The Role of Regional Collaboration
No single country in the Global South is likely to match the scale of US or Chinese AI ecosystems on its own. However, regional cooperation can create meaningful alternatives.
Shared compute infrastructure, cross-border research networks, common regulatory frameworks, and pooled funding mechanisms can significantly increase collective capacity. Regional data-sharing agreements—designed with strong privacy protections—can also help create more representative and diverse training datasets.
Such collaboration would not only strengthen technological capabilities but also enhance bargaining power in global negotiations on AI standards and trade.
Talent as the Decisive Factor
One of the most critical battlegrounds in AI is human capital. The US and China have built strong ecosystems that attract and retain top researchers, engineers, and entrepreneurs. For the Global South, preventing talent drain and creating opportunities for advanced research and innovation will be essential.
This requires sustained investment in higher education, interdisciplinary AI programs, startup ecosystems, and public-sector innovation labs. It also involves creating career pathways that allow skilled professionals to work on globally relevant problems without leaving their home countries.
Balancing Innovation and Inclusion
The debate is not about technological rivalry alone; it is about ensuring that AI development is inclusive and aligned with diverse human needs. If AI systems are designed primarily by and for a narrow set of economies, they risk reinforcing existing global inequalities.
By actively participating in AI governance and development, countries in the Global South can advocate for models that prioritise public good applications, affordable access, and ethical deployment in low-resource environments.

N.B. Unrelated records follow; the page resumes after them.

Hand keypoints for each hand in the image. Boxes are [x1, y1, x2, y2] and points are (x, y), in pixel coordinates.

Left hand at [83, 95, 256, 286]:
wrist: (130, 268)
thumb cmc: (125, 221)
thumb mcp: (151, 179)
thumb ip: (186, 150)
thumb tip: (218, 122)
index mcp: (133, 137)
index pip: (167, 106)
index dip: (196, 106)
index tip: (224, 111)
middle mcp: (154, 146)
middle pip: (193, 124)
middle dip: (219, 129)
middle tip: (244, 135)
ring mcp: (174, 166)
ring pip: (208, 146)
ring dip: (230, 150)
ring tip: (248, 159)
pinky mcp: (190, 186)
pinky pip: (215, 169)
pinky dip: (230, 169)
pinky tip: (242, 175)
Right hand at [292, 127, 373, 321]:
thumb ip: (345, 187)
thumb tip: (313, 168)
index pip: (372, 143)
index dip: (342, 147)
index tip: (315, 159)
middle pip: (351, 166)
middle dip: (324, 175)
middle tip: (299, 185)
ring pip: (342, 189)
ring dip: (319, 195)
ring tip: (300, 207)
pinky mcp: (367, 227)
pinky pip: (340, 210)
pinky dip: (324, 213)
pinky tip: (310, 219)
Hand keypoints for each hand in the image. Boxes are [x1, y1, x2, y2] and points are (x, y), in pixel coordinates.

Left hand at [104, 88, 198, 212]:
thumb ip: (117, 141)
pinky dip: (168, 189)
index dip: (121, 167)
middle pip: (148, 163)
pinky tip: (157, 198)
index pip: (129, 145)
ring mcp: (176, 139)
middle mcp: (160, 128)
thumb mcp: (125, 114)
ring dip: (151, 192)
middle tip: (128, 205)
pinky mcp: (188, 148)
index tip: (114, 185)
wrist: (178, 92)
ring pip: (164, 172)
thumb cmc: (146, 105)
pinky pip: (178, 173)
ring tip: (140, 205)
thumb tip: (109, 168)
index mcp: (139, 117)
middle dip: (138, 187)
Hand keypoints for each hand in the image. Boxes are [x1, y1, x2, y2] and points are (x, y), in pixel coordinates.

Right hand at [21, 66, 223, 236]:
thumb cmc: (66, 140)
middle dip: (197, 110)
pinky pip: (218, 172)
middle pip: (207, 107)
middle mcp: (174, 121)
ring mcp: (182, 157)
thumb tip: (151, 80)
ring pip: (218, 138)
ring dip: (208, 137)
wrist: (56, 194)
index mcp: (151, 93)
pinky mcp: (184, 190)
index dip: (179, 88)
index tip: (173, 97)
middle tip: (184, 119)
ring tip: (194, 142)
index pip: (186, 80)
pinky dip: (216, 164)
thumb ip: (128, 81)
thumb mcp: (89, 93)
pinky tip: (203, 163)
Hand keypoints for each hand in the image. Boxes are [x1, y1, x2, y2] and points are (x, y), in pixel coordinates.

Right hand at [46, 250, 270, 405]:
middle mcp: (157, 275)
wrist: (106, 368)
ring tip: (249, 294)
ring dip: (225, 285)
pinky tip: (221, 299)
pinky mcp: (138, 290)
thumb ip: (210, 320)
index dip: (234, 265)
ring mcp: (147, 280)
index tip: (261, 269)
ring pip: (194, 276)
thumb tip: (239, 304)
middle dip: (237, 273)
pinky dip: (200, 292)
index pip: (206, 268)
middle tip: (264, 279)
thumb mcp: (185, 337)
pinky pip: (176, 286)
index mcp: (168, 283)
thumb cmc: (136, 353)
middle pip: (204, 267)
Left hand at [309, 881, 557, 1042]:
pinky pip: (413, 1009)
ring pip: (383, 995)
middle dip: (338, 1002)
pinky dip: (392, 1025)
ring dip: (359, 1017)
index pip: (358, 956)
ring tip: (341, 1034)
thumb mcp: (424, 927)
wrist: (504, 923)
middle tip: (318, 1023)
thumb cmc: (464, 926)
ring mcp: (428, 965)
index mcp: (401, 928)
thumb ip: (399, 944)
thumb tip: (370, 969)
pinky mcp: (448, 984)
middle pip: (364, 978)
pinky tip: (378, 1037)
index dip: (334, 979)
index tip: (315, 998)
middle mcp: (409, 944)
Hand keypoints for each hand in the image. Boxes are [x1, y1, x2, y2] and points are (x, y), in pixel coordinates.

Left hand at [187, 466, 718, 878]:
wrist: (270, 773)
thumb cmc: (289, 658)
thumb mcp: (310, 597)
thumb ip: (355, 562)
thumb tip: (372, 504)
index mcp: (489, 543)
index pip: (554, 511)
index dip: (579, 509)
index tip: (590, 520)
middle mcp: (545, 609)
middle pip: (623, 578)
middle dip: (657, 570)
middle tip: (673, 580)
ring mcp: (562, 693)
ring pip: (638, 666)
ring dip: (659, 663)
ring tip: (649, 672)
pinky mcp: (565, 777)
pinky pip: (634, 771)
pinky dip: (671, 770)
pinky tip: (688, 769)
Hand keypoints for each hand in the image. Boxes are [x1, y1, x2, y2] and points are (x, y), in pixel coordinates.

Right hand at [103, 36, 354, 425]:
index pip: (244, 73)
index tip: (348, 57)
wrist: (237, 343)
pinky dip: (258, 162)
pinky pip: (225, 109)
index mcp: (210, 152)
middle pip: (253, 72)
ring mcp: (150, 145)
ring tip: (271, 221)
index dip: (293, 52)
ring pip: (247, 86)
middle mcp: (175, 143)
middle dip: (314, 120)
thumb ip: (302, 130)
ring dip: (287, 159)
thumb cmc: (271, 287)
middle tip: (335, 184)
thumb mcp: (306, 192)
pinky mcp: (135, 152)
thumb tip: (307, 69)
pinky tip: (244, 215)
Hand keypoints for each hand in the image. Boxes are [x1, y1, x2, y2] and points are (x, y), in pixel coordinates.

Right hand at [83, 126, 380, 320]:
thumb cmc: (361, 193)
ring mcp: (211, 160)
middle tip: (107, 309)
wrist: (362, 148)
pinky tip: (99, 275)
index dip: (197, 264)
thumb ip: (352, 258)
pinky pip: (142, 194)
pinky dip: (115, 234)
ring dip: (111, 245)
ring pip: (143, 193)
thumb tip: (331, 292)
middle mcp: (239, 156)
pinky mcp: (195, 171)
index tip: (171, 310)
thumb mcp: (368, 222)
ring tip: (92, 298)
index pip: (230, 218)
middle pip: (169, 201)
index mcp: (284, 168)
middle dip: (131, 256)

A Strategic Choice, Not a Technological Fate
The concentration of AI model development in the US and China is a reality of the current moment—but it is not an irreversible outcome. The direction the Global South takes over the next decade will determine whether it becomes a passive market for imported intelligence or an active contributor to the global AI ecosystem.
The path forward lies in coordinated policy, targeted investment, regional cooperation, talent development, and a strong voice in international governance forums.
AI is often described as the defining technology of the 21st century. For much of the world, the question is no longer whether to adopt it, but whether to help shape it.
The answer will determine not just technological competitiveness, but the balance of economic power, cultural representation, and digital sovereignty in the decades to come.